§ **Problem to solve**
Copy out all the entries below, changing each "expiration" to "expiry" and leaving everything else untouched.

________________________________________

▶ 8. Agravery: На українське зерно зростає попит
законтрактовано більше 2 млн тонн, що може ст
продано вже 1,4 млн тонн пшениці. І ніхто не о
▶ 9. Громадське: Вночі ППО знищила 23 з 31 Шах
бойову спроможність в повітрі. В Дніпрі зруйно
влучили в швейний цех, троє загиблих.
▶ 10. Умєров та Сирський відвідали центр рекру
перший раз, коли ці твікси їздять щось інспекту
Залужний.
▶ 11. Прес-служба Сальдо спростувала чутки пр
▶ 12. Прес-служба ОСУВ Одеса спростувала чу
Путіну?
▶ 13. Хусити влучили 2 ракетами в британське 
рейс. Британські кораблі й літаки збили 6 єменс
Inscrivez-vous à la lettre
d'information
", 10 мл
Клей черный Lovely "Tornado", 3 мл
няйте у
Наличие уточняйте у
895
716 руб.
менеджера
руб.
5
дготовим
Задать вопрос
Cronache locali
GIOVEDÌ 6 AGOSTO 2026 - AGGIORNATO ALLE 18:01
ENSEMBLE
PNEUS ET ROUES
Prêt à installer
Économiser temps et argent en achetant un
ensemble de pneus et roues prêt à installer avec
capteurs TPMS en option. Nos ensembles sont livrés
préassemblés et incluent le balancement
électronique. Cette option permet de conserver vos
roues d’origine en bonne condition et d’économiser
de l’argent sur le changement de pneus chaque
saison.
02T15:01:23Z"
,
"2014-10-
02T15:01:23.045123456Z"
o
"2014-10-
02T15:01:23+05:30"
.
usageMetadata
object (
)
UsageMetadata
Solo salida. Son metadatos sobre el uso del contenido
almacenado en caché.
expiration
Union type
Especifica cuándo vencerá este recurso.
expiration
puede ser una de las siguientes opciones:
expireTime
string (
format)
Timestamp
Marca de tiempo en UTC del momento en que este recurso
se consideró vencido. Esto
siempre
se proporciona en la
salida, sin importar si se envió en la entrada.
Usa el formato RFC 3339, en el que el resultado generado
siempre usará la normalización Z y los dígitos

________________________________________

§ **Problem solution**
▶ 8. Agravery: На українське зерно зростає попит
законтрактовано більше 2 млн тонн, що може ст
продано вже 1,4 млн тонн пшениці. І ніхто не о
▶ 9. Громадське: Вночі ППО знищила 23 з 31 Шах
бойову спроможність в повітрі. В Дніпрі зруйно
влучили в швейний цех, троє загиблих.
▶ 10. Умєров та Сирський відвідали центр рекру
перший раз, коли ці твікси їздять щось інспекту
Залужний.
▶ 11. Прес-служба Сальдо спростувала чутки пр
▶ 12. Прес-служба ОСУВ Одеса спростувала чу
Путіну?
▶ 13. Хусити влучили 2 ракетами в британське 
рейс. Британські кораблі й літаки збили 6 єменс
Inscrivez-vous à la lettre
d'information
", 10 мл
Клей черный Lovely "Tornado", 3 мл
няйте у
Наличие уточняйте у
895
716 руб.
менеджера
руб.
5
дготовим
Задать вопрос
Cronache locali
GIOVEDÌ 6 AGOSTO 2026 - AGGIORNATO ALLE 18:01
ENSEMBLE
PNEUS ET ROUES
Prêt à installer
Économiser temps et argent en achetant un
ensemble de pneus et roues prêt à installer avec
capteurs TPMS en option. Nos ensembles sont livrés
préassemblés et incluent le balancement
électronique. Cette option permet de conserver vos
roues d’origine en bonne condition et d’économiser
de l’argent sur le changement de pneus chaque
saison.
02T15:01:23Z"
,
"2014-10-
02T15:01:23.045123456Z"
o
"2014-10-
02T15:01:23+05:30"
.
usageMetadata
object (
)
UsageMetadata
Solo salida. Son metadatos sobre el uso del contenido
almacenado en caché.
expiry
Union type
Especifica cuándo vencerá este recurso.
expiry
puede ser una de las siguientes opciones:
expireTime
string (
format)
Timestamp
Marca de tiempo en UTC del momento en que este recurso
se consideró vencido. Esto
siempre
se proporciona en la
salida, sin importar si se envió en la entrada.
Usa el formato RFC 3339, en el que el resultado generado
siempre usará la normalización Z y los dígitos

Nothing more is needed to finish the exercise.